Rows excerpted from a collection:
-------

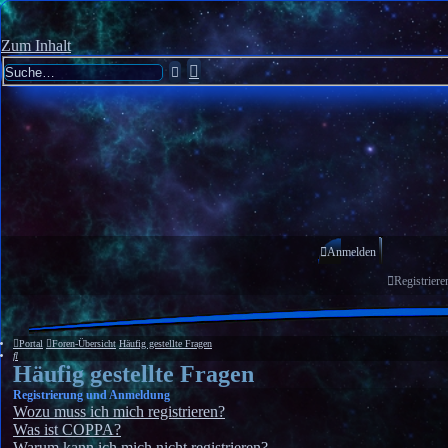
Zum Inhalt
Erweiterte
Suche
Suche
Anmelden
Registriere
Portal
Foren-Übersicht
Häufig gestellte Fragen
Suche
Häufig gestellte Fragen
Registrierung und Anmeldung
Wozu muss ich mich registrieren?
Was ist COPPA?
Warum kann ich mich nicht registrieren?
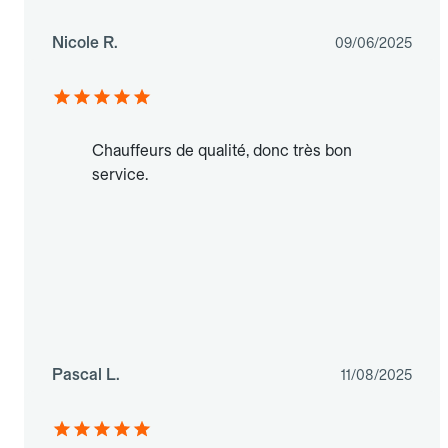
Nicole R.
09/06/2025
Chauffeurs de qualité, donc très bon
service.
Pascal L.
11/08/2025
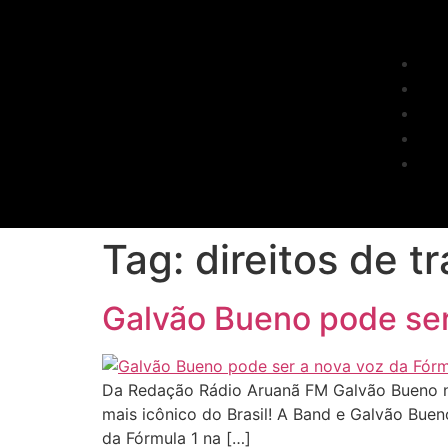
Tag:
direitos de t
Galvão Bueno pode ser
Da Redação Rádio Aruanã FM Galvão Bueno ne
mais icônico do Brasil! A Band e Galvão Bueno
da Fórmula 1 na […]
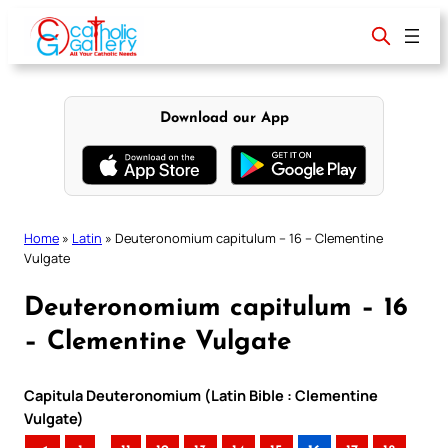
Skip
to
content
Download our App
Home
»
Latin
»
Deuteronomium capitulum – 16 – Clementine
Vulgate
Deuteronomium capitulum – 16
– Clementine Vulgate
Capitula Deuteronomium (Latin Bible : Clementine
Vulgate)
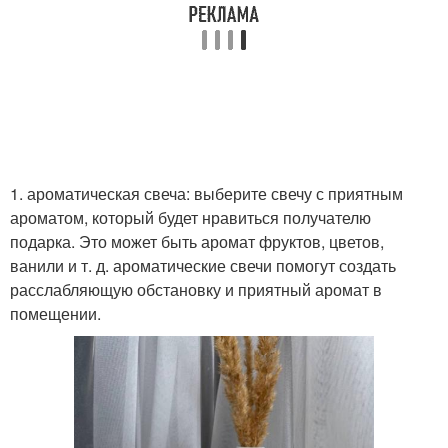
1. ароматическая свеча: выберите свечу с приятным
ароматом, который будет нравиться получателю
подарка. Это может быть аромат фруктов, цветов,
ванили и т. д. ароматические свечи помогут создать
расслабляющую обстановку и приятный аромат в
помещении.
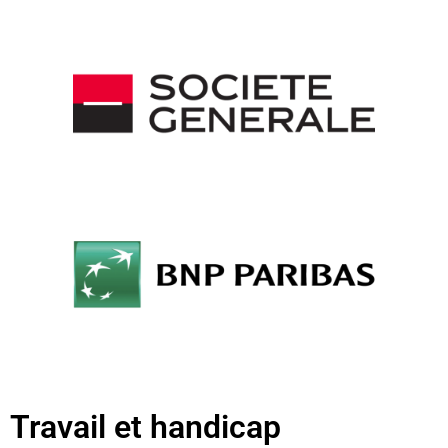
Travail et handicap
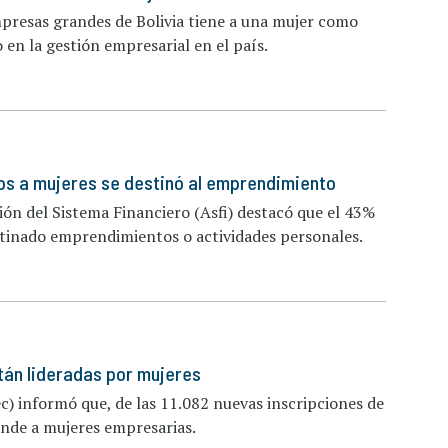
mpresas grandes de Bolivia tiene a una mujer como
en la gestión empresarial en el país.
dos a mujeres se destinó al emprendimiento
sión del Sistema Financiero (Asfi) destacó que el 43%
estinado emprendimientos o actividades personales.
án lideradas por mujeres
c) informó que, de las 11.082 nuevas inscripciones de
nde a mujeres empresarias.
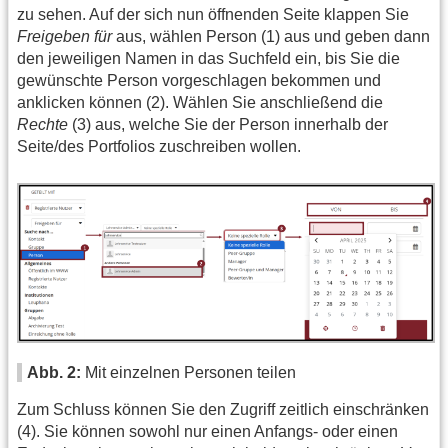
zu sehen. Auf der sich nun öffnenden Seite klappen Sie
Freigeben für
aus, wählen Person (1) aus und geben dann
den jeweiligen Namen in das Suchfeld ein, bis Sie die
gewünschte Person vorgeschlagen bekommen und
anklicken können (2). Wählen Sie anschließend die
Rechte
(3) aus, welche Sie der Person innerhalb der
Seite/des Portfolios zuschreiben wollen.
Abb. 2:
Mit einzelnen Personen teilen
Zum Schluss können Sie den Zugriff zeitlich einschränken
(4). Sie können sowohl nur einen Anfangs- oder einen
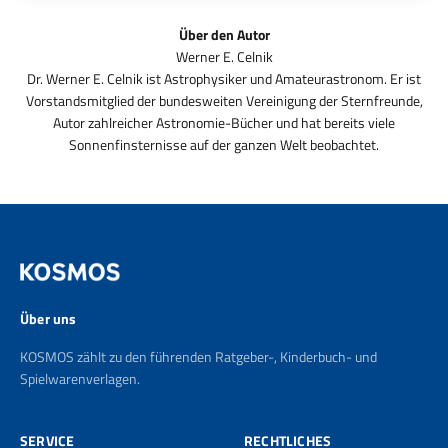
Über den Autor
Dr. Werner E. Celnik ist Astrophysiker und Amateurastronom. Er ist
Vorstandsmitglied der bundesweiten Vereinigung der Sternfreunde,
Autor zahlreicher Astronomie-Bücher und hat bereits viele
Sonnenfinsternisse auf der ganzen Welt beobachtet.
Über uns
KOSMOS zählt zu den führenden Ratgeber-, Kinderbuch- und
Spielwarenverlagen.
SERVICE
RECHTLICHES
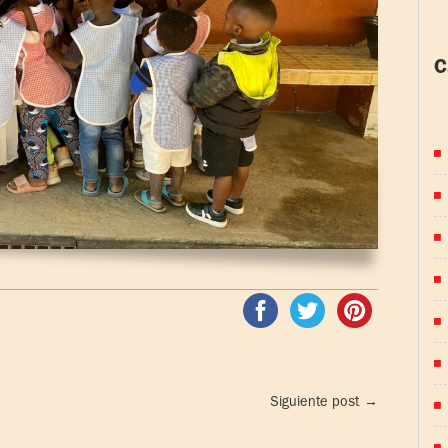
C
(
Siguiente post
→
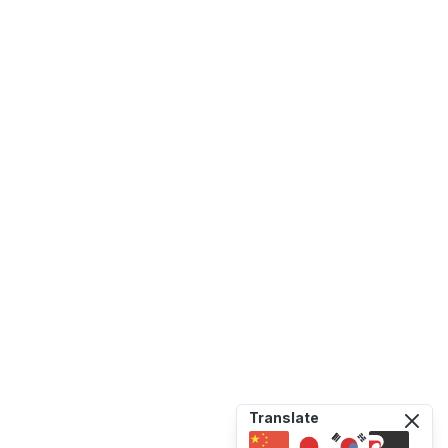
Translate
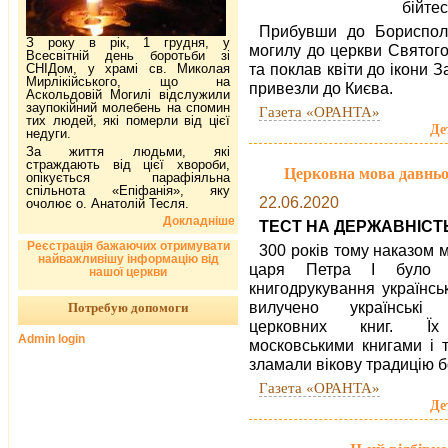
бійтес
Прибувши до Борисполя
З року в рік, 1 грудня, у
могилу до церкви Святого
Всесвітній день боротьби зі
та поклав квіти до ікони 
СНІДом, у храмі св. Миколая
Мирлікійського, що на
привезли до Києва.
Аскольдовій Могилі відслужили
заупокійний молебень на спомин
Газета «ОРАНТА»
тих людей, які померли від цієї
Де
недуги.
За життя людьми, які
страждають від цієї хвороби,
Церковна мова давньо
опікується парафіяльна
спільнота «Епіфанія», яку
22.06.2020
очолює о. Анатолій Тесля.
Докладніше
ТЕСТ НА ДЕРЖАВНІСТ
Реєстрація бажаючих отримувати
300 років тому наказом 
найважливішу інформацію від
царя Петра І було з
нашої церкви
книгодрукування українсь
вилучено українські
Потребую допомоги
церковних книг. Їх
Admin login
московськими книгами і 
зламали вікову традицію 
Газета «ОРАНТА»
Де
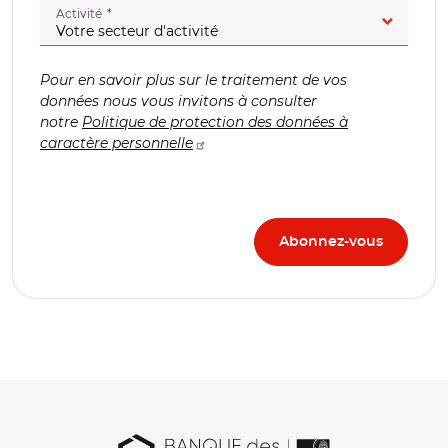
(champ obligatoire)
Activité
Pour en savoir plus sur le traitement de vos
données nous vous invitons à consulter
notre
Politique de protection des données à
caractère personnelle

-------

**WHAT THE TASK REQUIRES:**
Reproduce the text of all the rows above, substituting "Übersetzen" for "Translate" and leaving every other line unchanged. Omit the pictures from the answer.

**FINAL ANSWER:**
Zum Inhalt
Erweiterte
Suche
Suche
Anmelden
Registriere
Portal
Foren-Übersicht
Häufig gestellte Fragen
Suche
Häufig gestellte Fragen
Registrierung und Anmeldung
Wozu muss ich mich registrieren?
Was ist COPPA?
Warum kann ich mich nicht registrieren?
Nicole R.
09/06/2025
Chauffeurs de qualité, donc très bon
service.
Pascal L.
11/08/2025
Tag:
direitos de t
Galvão Bueno pode ser
Da Redação Rádio Aruanã FM Galvão Bueno ne
mais icônico do Brasil! A Band e Galvão Bueno
da Fórmula 1 na […]
Skip
to
content
Download our App
Home
»
Latin
»
Deuteronomium capitulum – 16 – Clementine
Vulgate
Deuteronomium capitulum – 16
– Clementine Vulgate
Capitula Deuteronomium (Latin Bible : Clementine
Vulgate)
1. ароматическая свеча: выберите свечу с приятным
ароматом, который будет нравиться получателю
подарка. Это может быть аромат фруктов, цветов,
ванили и т. д. ароматические свечи помогут создать
расслабляющую обстановку и приятный аромат в
помещении.
Travail et handicap
mpresas grandes de Bolivia tiene a una mujer como
en la gestión empresarial en el país.
dos a mujeres se destinó al emprendimiento
sión del Sistema Financiero (Asfi) destacó que el 43%
estinado emprendimientos o actividades personales.
án lideradas por mujeres
c) informó que, de las 11.082 nuevas inscripciones de
nde a mujeres empresarias.
zu sehen. Auf der sich nun öffnenden Seite klappen Sie
Freigeben für
aus, wählen Person (1) aus und geben dann
den jeweiligen Namen in das Suchfeld ein, bis Sie die
gewünschte Person vorgeschlagen bekommen und
anklicken können (2). Wählen Sie anschließend die
Rechte
(3) aus, welche Sie der Person innerhalb der
Seite/des Portfolios zuschreiben wollen.
Abb. 2:
Mit einzelnen Personen teilen
Zum Schluss können Sie den Zugriff zeitlich einschränken
(4). Sie können sowohl nur einen Anfangs- oder einen
Über den Autor
Dr. Werner E. Celnik ist Astrophysiker und Amateurastronom. Er ist
Vorstandsmitglied der bundesweiten Vereinigung der Sternfreunde,
Autor zahlreicher Astronomie-Bücher und hat bereits viele
Sonnenfinsternisse auf der ganzen Welt beobachtet.
Über uns
KOSMOS zählt zu den führenden Ratgeber-, Kinderbuch- und
Spielwarenverlagen.
SERVICE
RECHTLICHES
C
(
Siguiente post
→
Übersetzen
бійтес
Прибувши до Борисполя
З року в рік, 1 грудня, у
могилу до церкви Святого
Всесвітній день боротьби зі
та поклав квіти до ікони 
СНІДом, у храмі св. Миколая
Мирлікійського, що на
привезли до Києва.
Аскольдовій Могилі відслужили
заупокійний молебень на спомин
Газета «ОРАНТА»
тих людей, які померли від цієї
Де
недуги.
За життя людьми, які
страждають від цієї хвороби,
Церковна мова давньо
опікується парафіяльна
спільнота «Епіфанія», яку
22.06.2020
очолює о. Анатолій Тесля.
Докладніше
ТЕСТ НА ДЕРЖАВНІСТ
Реєстрація бажаючих отримувати
300 років тому наказом 
найважливішу інформацію від
царя Петра І було з
нашої церкви
книгодрукування українсь
вилучено українські
Потребую допомоги
церковних книг. Їх
Admin login
московськими книгами і 
зламали вікову традицію 
Газета «ОРАНТА»
Де
(champ obligatoire)
Activité
Pour en savoir plus sur le traitement de vos
données nous vous invitons à consulter
notre
Politique de protection des données à
caractère personnelle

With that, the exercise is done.